[Intrinsic camera parameters]
++++
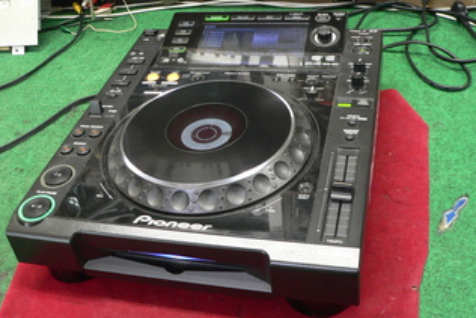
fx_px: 595
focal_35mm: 45
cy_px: 136
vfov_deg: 29.9
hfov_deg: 43.4
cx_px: 197
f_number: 2.8
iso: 200
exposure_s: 1/10
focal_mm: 6
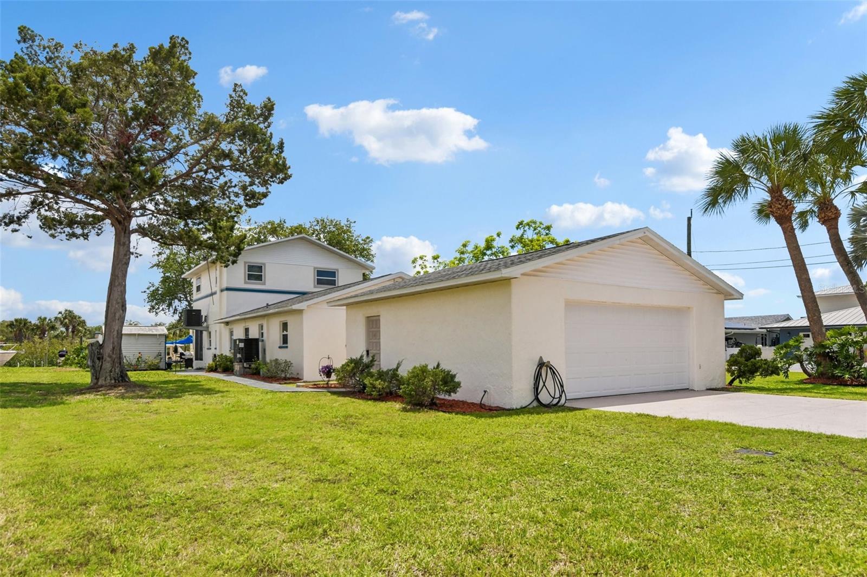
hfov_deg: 78.6
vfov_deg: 57.2
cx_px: 434
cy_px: 288
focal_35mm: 22
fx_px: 530
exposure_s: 1/2500
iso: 400
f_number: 8
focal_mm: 22
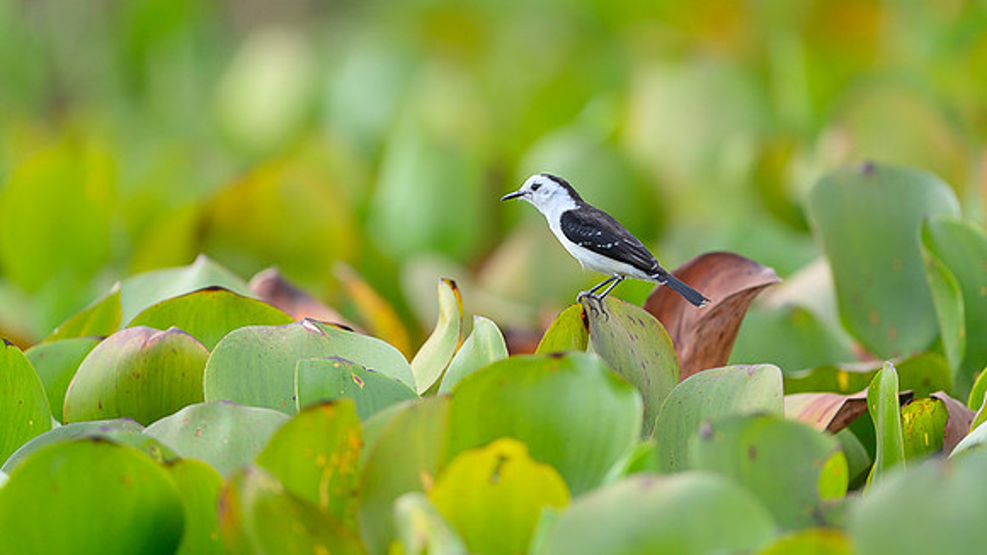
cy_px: 202
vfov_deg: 2.2
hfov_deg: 3.8
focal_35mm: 563
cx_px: 530
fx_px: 14725
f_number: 4
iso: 640
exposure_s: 1/2000
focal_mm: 500
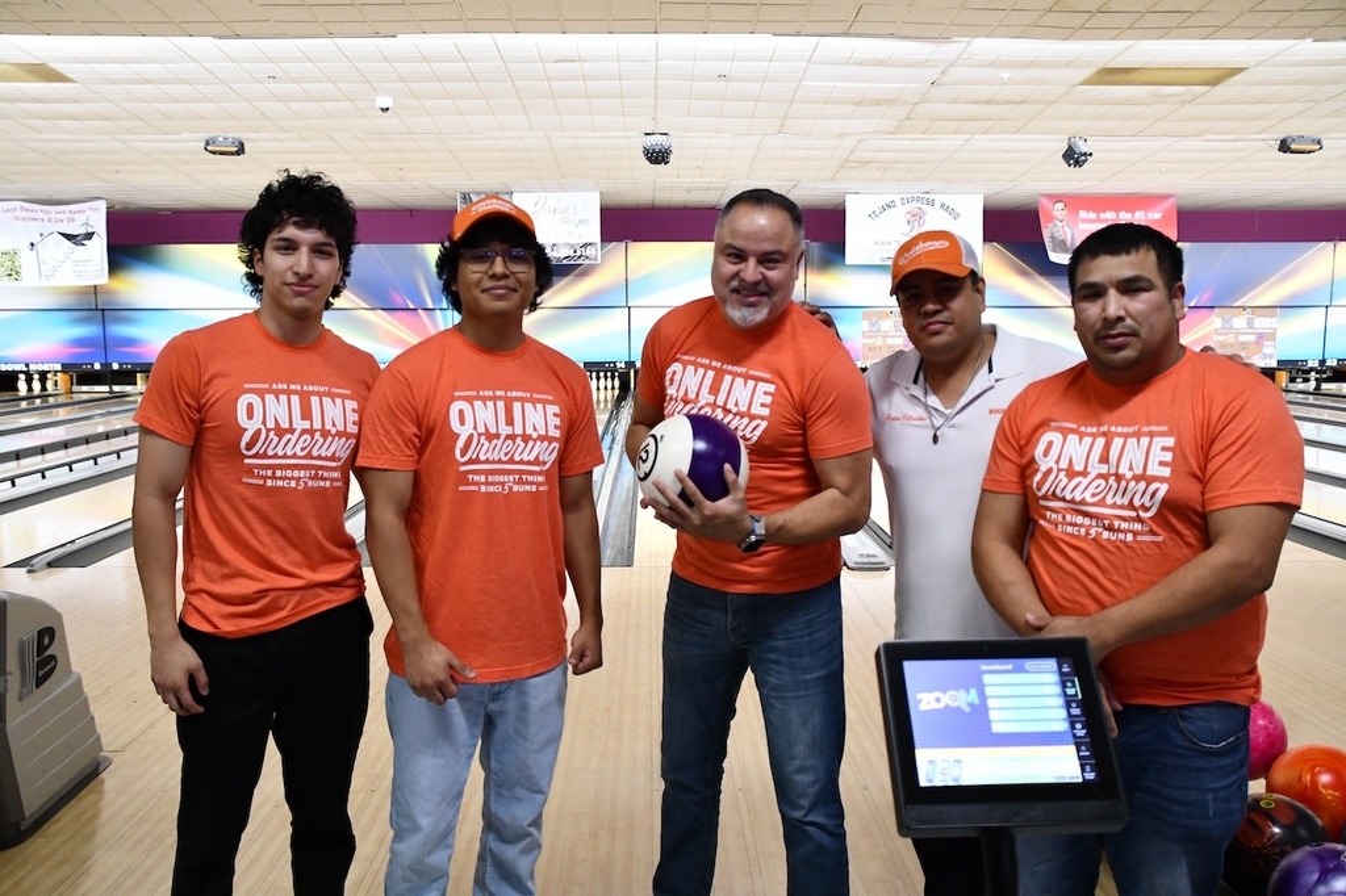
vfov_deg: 39.9
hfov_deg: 57.2
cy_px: 448
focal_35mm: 33
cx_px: 673
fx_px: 1233
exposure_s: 1/125
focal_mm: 22
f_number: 5.6
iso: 3200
++++
Please print each record above again exactly, but omit any pictures.

TASK SOLUTION
fx_px: 595
focal_35mm: 45
cy_px: 136
vfov_deg: 29.9
hfov_deg: 43.4
cx_px: 197
f_number: 2.8
iso: 200
exposure_s: 1/10
focal_mm: 6
hfov_deg: 78.6
vfov_deg: 57.2
cx_px: 434
cy_px: 288
focal_35mm: 22
fx_px: 530
exposure_s: 1/2500
iso: 400
f_number: 8
focal_mm: 22
cy_px: 202
vfov_deg: 2.2
hfov_deg: 3.8
focal_35mm: 563
cx_px: 530
fx_px: 14725
f_number: 4
iso: 640
exposure_s: 1/2000
focal_mm: 500
vfov_deg: 39.9
hfov_deg: 57.2
cy_px: 448
focal_35mm: 33
cx_px: 673
fx_px: 1233
exposure_s: 1/125
focal_mm: 22
f_number: 5.6
iso: 3200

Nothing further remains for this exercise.